Multicultural Center Gains Funding
Thursday, April 17, 2008
Category: News > University > Academics and Administration
A memorandum of understanding that will increase funding for the campus' temporary multicultural center was signed between UC Berkeley Chancellor Robert Birgeneau and ASUC President Van Nguyen yesterday.
The agreement states that the current center in Heller Lounge will receive more than $100,000 in funding from the campus over the next three years and will expand to include the Open Computing Facility in the Martin Luther King, Jr. Student Union building.
The memorandum also establishes a 26-person advisory board with students from dozens of the campus' cultural groups and appoints a full-time staff representative to help oversee the center's operations.

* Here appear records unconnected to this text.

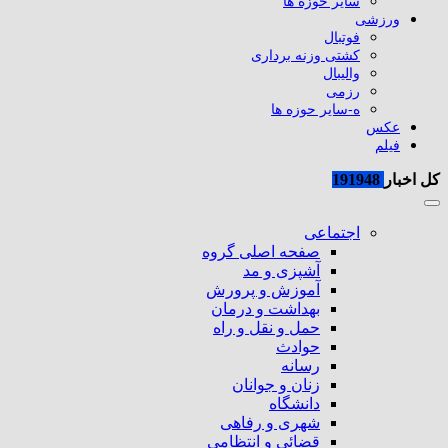
سایر حوزه ها
ورزشی
فوتبال
کشتی وزنه برداری
والیبال
رزمی
ه-سایر حوزه ها
عکس
فیلم
کل اخبار
191948
اجتماعی
صفحه اصلی گروه
آشپزی و مد
آموزش و پرورش
بهداشت و درمان
حمل و نقل و راه
حوادث
رسانه
زنان و جوانان
دانشگاه
شهری و رفاهی
قضائی و انتظامی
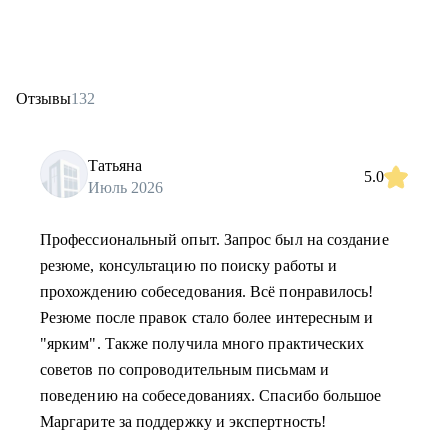
Отзывы
132
Татьяна
5.0
Июль 2026
Профессиональный опыт. Запрос был на создание
резюме, консультацию по поиску работы и
прохождению собеседования. Всё понравилось!
Резюме после правок стало более интересным и
"ярким". Также получила много практических
советов по сопроводительным письмам и
поведению на собеседованиях. Спасибо большое
Маргарите за поддержку и экспертность!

The current center is the second step in a three-phase plan to build a permanent facility, and while ASUC officials acknowledge that the agreement is critical, they emphasized that much more progress still needs to be made.

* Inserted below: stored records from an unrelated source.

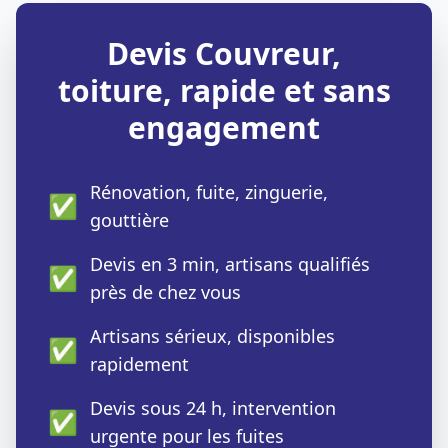
Devis Couvreur,
toiture, rapide et sans
engagement
Rénovation, fuite, zinguerie,
✅
gouttière
Devis en 3 min, artisans qualifiés
✅
près de chez vous
Artisans sérieux, disponibles
✅
rapidement
Devis sous 24 h, intervention
✅
urgente pour les fuites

"There is definitely a lot of work that still needs to be done, but I think this is a good compromise between the students and the university," Nguyen said.
Ultimately, student and campus officials hope to create a renovated center on Lower Sproul Plaza to serve the student population's needs.
"I truly hope that this will be part of the Lower Sproul development, which I will personally make a very high priority, and I hope that students will support it when the referendum comes out," Birgeneau said.
The multicultural center was first created in 1999 after a coalition of student groups led a series of demonstrations and hunger strikes protesting budget cuts to the campus' ethnic studies department.
In 2004, the ASUC provided space in the Martin Luther King, Jr. Student Union for the campus' underrepresented communities.
Both campus officials and ASUC administrators said that yesterday's agreement will bring the campus closer to its goal of creating an intellectual hub where different student groups can learn from one another.
"(Yesterday's) signing is a powerful, historic moment and an important step in the struggle to have students' concerns prioritized by the university," said Taylor Allbright, ASUC executive vice president.